One option could be to counter Emirates by its own means, by taking control of a hub that can effectively compete with Dubai . That hub already exists—in Istanbul . Turkish Airlines has ambitions to almost double in size over the next five years and make its home base a major transfer center. Turkish Airlines’ network has much overlap with that of Emirates, but in many ways Istanbul is better situated than Dubai . It is closer to the important European markets and Central Asia , so Turkish can use cheaper narrowbodies in many markets that Emirates serves with its all-widebody fleet. And elapsed time through Istanbul is often shorter compared to a trip with connecting flights in Dubai .

Turkish is continuing to invest heavily in its fleet and service quality. CEO Temel Kotil says the carrier’s goal is to raise its share of transfer traffic in the next five years to 66% from 25% now. Seemingly the biggest hurdle for the Star Alliance carrier is one that is all too familiar for its European peers: infrastructure. Ataturk International Airport needs to be expanded and will eventually have to be replaced, if Turkish is to meet its targets.

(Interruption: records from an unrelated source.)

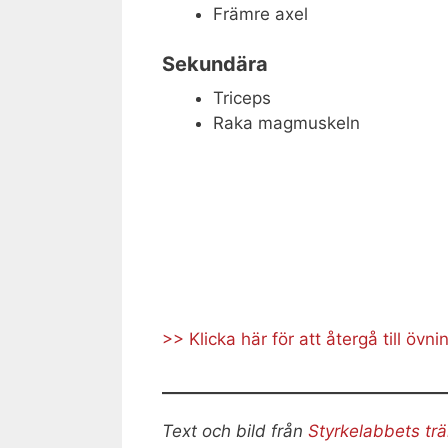
Främre axel
Sekundära
Triceps
Raka magmuskeln
>> Klicka här för att återgå till övn
Text och bild från
Styrkelabbets tr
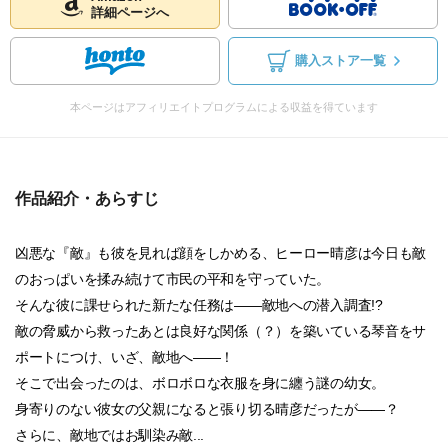
詳細ページへ
購入ストア一覧
本ページはアフィリエイトプログラムによる収益を得ています
作品紹介・あらすじ
凶悪な『敵』も彼を見れば顔をしかめる、ヒーロー晴彦は今日も敵
のおっぱいを揉み続けて市民の平和を守っていた。
そんな彼に課せられた新たな任務は――敵地への潜入調査!?
敵の脅威から救ったあとは良好な関係（？）を築いている琴音をサ
ポートにつけ、いざ、敵地へ――！
そこで出会ったのは、ボロボロな衣服を身に纏う謎の幼女。
身寄りのない彼女の父親になると張り切る晴彦だったが――？
さらに、敵地ではお馴染み敵...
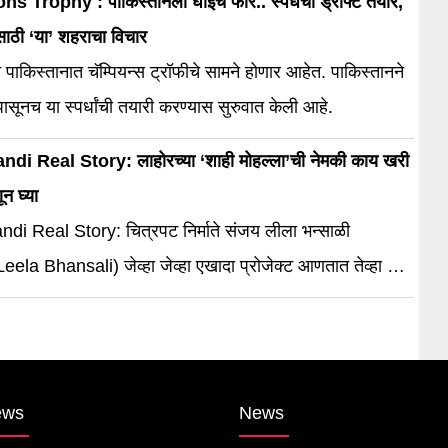
 Trophy : पाकिस्तानला घाईच फार.. स्पर्धेचा ड्राफ्ट तयार,
साठी ‘या’ शहराचा विचार
त पाकिस्तानात चॅम्पियन्स ट्रॉफीचे सामने होणार आहेत. पाकिस्तानने
ासूनच या स्पर्धांची तयारी करण्यास सुरुवात केली आहे.
i Real Story: लाहोरच्या ‘शाही मोहल्ला’ची नेमकी काय खरी
न घ्या
i Real Story: चित्रपट निर्माते संजय लीला भन्साळी
ela Bhansali) जेव्हा जेव्हा एखादा प्रोजेक्ट आणतात तेव्हा तो
ांमुळे चर्चेत राहतो. (Heeramandi Real Story) यावेळी तो
: द डायमंड बाजार’ (Hiramandi The Diamond Bazaar) या वेब
र्चेत आहे. लेखक मोईन बेग यांनी 14 वर्षांपूर्वी संजय लीला भन्साळी
रच्या (Lahore) हिरामंडी भागावर चित्रपट […]
ews
News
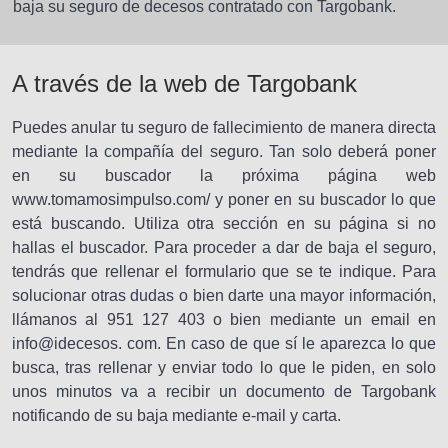
baja su seguro de decesos contratado con Targobank.
A través de la web de Targobank
Puedes anular tu seguro de fallecimiento de manera directa
mediante la compañía del seguro. Tan solo deberá poner
en su buscador la próxima página web
www.tomamosimpulso.com/ y poner en su buscador lo que
está buscando. Utiliza otra sección en su página si no
hallas el buscador. Para proceder a dar de baja el seguro,
tendrás que rellenar el formulario que se te indique. Para
solucionar otras dudas o bien darte una mayor información,
llámanos al 951 127 403 o bien mediante un email en
info@idecesos. com. En caso de que sí le aparezca lo que
busca, tras rellenar y enviar todo lo que le piden, en solo
unos minutos va a recibir un documento de Targobank
notificando de su baja mediante e-mail y carta.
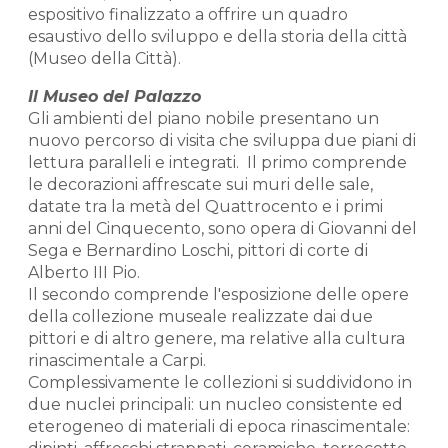
espositivo finalizzato a offrire un quadro
esaustivo dello sviluppo e della storia della città
(Museo della Città).
Il Museo del Palazzo
Gli ambienti del piano nobile presentano un
nuovo percorso di visita che sviluppa due piani di
lettura paralleli e integrati. Il primo comprende
le decorazioni affrescate sui muri delle sale,
datate tra la metà del Quattrocento e i primi
anni del Cinquecento, sono opera di Giovanni del
Sega e Bernardino Loschi, pittori di corte di
Alberto III Pio.
Il secondo comprende l'esposizione delle opere
della collezione museale realizzate dai due
pittori e di altro genere, ma relative alla cultura
rinascimentale a Carpi.
Complessivamente le collezioni si suddividono in
due nuclei principali: un nucleo consistente ed
eterogeneo di materiali di epoca rinascimentale:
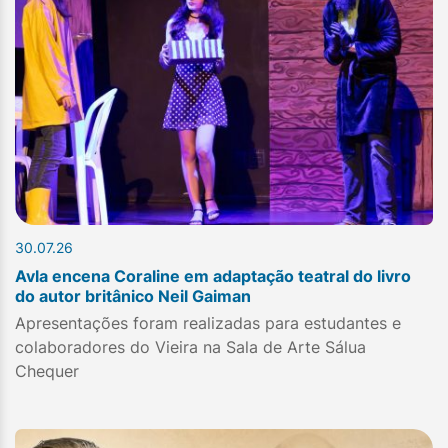
30.07.26
Avla encena Coraline em adaptação teatral do livro
do autor britânico Neil Gaiman
Apresentações foram realizadas para estudantes e
colaboradores do Vieira na Sala de Arte Sálua
Chequer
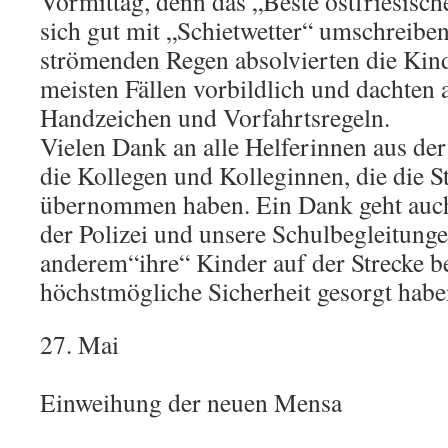
Vormittag, denn das „Beste ostfriesisch
sich gut mit „Schietwetter“ umschreibe
strömenden Regen absolvierten die Kind
meisten Fällen vorbildlich und dachten 
Handzeichen und Vorfahrtsregeln.
Vielen Dank an alle Helferinnen aus der
die Kollegen und Kolleginnen, die die S
übernommen haben. Ein Dank geht auc
der Polizei und unsere Schulbegleitunge
anderem“ihre“ Kinder auf der Strecke be
höchstmögliche Sicherheit gesorgt habe
27. Mai
Einweihung der neuen Mensa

But industry executives admit the plan to use Turkish’s strategic role in the Star Alliance as a tool against Emirates is only beginning to evolve. BA’s Walsh and Stefan Lauer of Lufthansa’s executive board have started to talk publicly about the possibility of intercontinental mergers that would create even bigger and more powerful blocks with large bases at either end of their long-haul routes. Maybe they should not look quite as far as the Far East but deal with the strategic opportunities offered by Turkish.

However, Kotil points out that so far his airline, the fourth-largest European carrier, is not keen to join forces. It rather considers itself to be the nucleus of a fourth European airline group, in addition to BA, Lufthansa and Air France-KLM. Kotil has expressed interest in acquiring other smaller airlines, but he says they would be treated more as a financial investment than a strategic move.

Nathan Zielke, an airline consultant at Arthur D. Little, says European legacy airlines should strengthen their existing alliances by enhancing offers for business travelers, such as more attractive frequent-flier programs and broader networks. He recommends that carriers also look at boosting long-haul business-class cabins at the expense of economy class in order to pick up as much of the intercontinental market as possible in the current upturn.